Course pages 2017–18

Foundations of Data Science

Principal lecturer: Dr Damon Wischik
Taken by: Part IB CST 50%, Part IB CST 75%

No. of lectures and practical classes: 12 + 4
Suggested hours of supervisions: 3
Prerequisite courses: either Mathematics for Natural Sciences, or the equivalent from the Maths Tripos
This course is a prerequisite: for Part IB Formal Models of Language, and for Part II Machine Learning and Bayesian Inference, Bioinformatics, Computer Systems Modelling, Information Theory, Quantum Computing, Natural Language Processing, Advanced Graphics.

Aims

This course introduces fundamental tools for describing and reasoning about data. There are two themes: describing the behaviour of random systems; and making inferences based on data generated by such systems. The course will survey a wide range of models and tools, and it will emphasize how to design a model and what sorts of questions one might ask about it.

Lectures

  • Probabilistic models. Examples: random sample, graphical models, Markov models. Common random variables and their uses. Joint distributions, independence. Rules for expectation and variance.

  • Distributions of random variables. Generating random variables. Empirical distribution. Comparing distributions. Law of large numbers, central limit theorem.

  • Inference. Maximum likelihood estimation, likelihood profile. Bootstrap, hypothesis testing, confidence intervals for parameters and predictions. Bayesianism, point estimation, classification. Case study: training a naive Bayes classifier.

  • Feature spaces. Vector spaces, bases, inner products, projection. Model fitting as projection; linear modeling. Orthogonalisation, and application to linear models. Dimension reduction.

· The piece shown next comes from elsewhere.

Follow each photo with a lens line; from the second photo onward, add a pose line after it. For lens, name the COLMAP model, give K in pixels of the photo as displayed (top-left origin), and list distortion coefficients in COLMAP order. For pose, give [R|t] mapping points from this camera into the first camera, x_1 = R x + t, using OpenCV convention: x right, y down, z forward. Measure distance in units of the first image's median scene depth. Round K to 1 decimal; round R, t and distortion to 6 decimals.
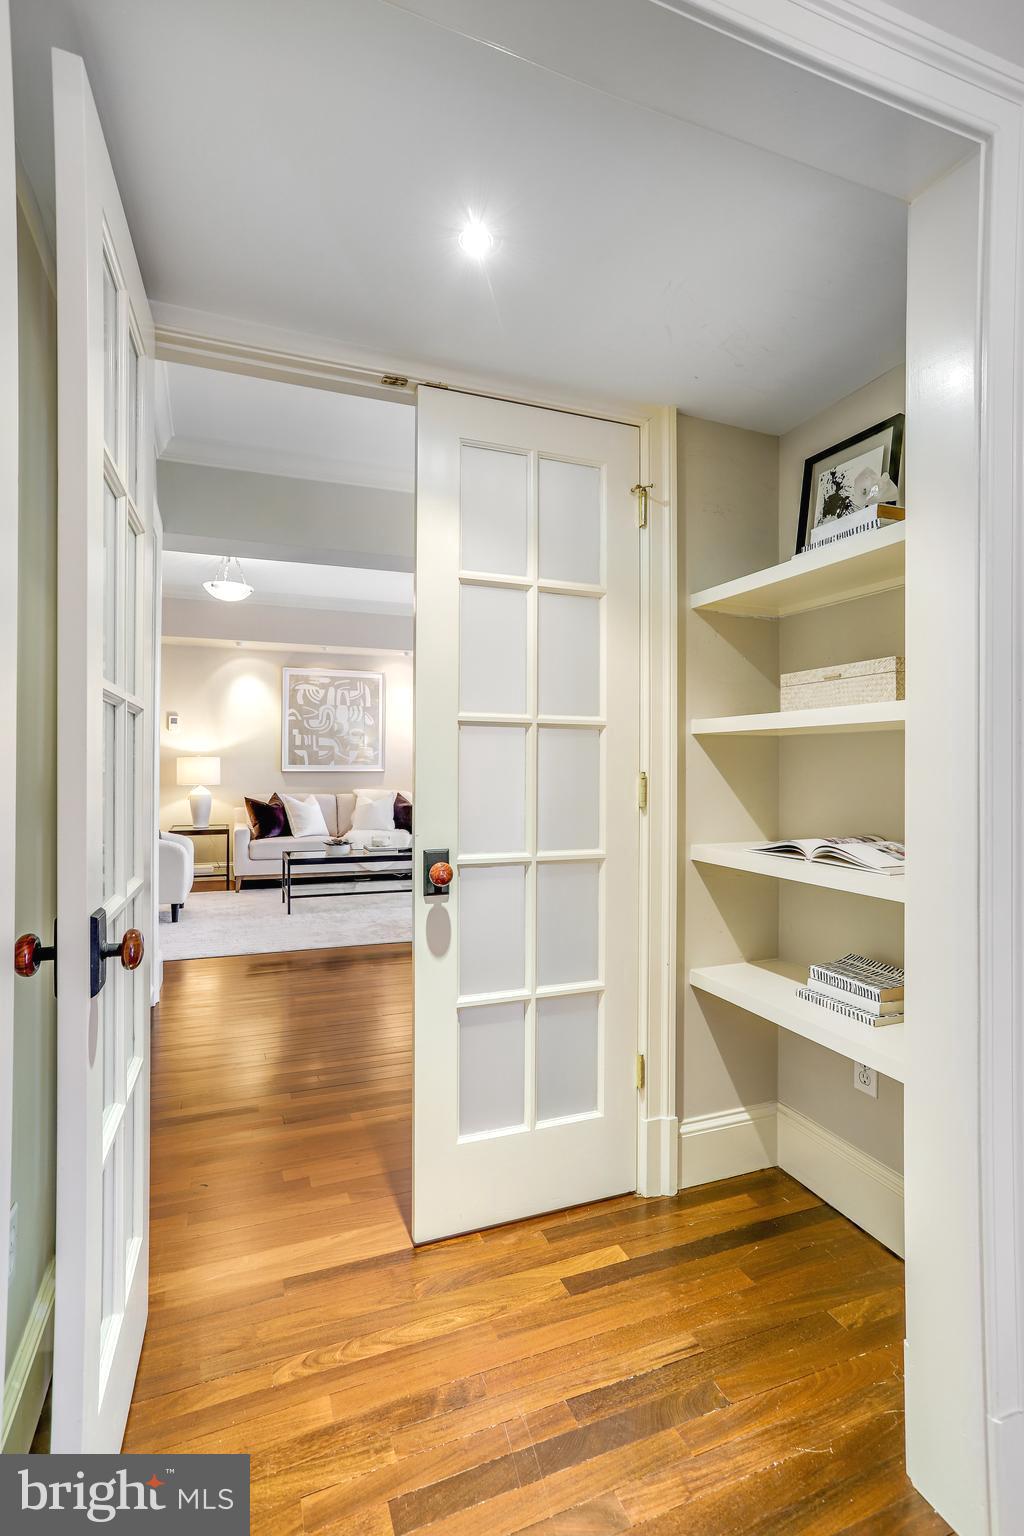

  • Random processes. Drift models. Markov chain convergence: notions, and calculations. Examples. Notions of estimation and control. Examples of processes with memory.

Objectives

At the end of the course students should

  • be able to formulate basic probabilistic models, including discrete time Markov chains, graphical models, and linear models

  • be familiar with common random variables and their uses, and with the use of empirical distributions rather than formulae

  • be able to use expectation and conditional expectation, limit theorems, equilibrium distributions

  • understand different types of inference about noisy data, including model fitting, hypothesis testing, and making predictions

  • understand the fundamental properties of inner product spaces and orthonormal systems, and their application to model representation

Recommended reading

* F.M. Dekking, C. Kraaikamp, H.P. Lopuhaä, L.E. Meester (2005). A modern introduction to probability and statistics: understanding why and how. Springer.

S.M. Ross (2002). Probability models for computer science. Harcourt / Academic Press.

M. Mitzenmacher & E. Upfal (2005). Probability and computing: randomized algorithms and probabilistic analysis. Cambridge University Press.